According to recent reports, the Italian Secret Service fears an air attack by ISIS, compounding the already existent danger of terrorist infiltration among with throngs of immigrants coming to Italy by boat from neighboring Libya.
Several days ago, the air defense system went into high alert after the secret service sent a notice.
The notice spoke of aircraft prepared to take off from Sirte and able to strike the Italian peninsula.
Though this has not yet occurred, tensions remain high because of the strong risk of an attack carried out by “lone wolves” as occurred in Paris and in Copenhagen.
The State official responsible for the Secret Services, Marco Minniti, said that ISIS has what he called both “symmetric and asymmetric” capabilities, in that it can execute “both military and terrorist campaigns.”
According to Minniti, this means that the ISIS threat holds the “maximum unpredictability,” which is “unprecedented.” Minniti also said that the dynamics of the situation makes necessary “comprehensive data collection.”

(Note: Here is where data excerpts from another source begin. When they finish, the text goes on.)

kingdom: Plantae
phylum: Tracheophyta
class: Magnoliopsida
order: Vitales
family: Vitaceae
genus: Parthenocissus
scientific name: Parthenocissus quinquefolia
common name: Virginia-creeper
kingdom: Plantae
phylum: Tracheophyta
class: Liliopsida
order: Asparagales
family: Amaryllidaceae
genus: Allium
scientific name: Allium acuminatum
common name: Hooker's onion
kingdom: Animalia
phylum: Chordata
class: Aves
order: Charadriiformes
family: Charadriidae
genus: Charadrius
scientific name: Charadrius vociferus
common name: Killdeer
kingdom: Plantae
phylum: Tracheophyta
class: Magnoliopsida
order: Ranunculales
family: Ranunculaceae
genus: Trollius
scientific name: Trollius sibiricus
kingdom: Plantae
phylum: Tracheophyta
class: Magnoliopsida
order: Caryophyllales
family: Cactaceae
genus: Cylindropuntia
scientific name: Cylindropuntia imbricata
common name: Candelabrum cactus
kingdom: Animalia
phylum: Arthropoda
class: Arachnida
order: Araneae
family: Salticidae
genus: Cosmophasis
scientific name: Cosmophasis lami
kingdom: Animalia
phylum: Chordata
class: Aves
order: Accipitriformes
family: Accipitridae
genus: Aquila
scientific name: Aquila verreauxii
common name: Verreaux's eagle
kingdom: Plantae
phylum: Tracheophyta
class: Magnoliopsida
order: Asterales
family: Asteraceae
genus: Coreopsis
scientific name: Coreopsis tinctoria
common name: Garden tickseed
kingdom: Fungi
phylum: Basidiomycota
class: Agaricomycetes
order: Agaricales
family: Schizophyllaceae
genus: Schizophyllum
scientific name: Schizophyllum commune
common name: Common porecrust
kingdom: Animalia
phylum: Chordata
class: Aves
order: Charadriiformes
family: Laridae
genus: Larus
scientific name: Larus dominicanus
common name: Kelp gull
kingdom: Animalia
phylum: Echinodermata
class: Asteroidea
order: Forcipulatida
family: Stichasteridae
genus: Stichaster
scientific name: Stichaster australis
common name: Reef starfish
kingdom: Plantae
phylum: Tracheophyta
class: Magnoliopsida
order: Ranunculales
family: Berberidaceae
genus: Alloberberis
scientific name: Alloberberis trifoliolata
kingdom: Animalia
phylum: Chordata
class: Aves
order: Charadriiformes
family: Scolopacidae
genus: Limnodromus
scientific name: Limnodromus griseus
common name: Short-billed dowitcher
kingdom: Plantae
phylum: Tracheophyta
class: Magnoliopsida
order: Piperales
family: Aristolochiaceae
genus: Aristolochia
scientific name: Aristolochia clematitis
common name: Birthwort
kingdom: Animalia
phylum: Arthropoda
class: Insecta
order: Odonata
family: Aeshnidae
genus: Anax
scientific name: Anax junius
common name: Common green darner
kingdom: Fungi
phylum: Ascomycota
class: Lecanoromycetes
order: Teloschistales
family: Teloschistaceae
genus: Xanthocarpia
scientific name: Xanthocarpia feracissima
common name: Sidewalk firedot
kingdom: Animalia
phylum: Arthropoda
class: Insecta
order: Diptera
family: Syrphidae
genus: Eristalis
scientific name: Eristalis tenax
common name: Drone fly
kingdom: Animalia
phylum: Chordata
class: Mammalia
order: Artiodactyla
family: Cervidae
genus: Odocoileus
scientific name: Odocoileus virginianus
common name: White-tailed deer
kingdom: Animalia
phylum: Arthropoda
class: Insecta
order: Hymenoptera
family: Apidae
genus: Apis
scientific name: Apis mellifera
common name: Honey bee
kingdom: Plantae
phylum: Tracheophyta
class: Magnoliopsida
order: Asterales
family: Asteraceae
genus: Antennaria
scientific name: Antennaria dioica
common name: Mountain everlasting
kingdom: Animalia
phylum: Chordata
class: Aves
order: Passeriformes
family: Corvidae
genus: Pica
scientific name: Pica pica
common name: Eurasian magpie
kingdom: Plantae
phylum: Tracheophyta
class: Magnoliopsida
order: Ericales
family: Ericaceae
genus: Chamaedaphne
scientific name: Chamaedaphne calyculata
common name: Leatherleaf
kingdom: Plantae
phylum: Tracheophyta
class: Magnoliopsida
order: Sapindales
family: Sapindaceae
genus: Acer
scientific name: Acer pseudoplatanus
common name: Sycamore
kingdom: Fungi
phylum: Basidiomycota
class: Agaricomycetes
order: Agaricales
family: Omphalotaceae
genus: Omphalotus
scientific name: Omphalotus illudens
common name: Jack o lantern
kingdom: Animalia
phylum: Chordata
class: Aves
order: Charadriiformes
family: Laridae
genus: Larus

Specifically, Minniti has called for the immediate implementation of a Europe-wide sharing of Passenger Name Records (PNR) on all flights, exchanging pertinent information especially regarding n passengers that trigger suspicions, because though the Schengen open treaty should not be suspended, “it is essential to maintain control of who moves in or out of the theaters of war.”
Meanwhile, the Egyptian journalist Mustapha Bakri has released details on the Egyptian special forces strike on Derna yesterday.
According to Bakri, Egyptian forces “killed 155 terrorists and captured 55 others before returning safely to Egypt.”
Bakri also reports that the Egyptian army was able to destroy several bases of the jihadist group.
Yesterday evening at a UN Security Council emergency meeting, discussions centered on what course to take to confront the growing ISIS threat in Libya.
Sebastiano Cardi, the Italian Permanent Representative to the UN Security Council said that Italy is “ready to contribute to the monitoring of a ceasefire and the maintenance of peace” as well as “to provide training of the armed forces in a framework of integration of the militias into a unified battalion.”
Cardi also said that “the next few weeks will be crucial for the future of Libya,” and urged a change of position from the international community “before it is too late.”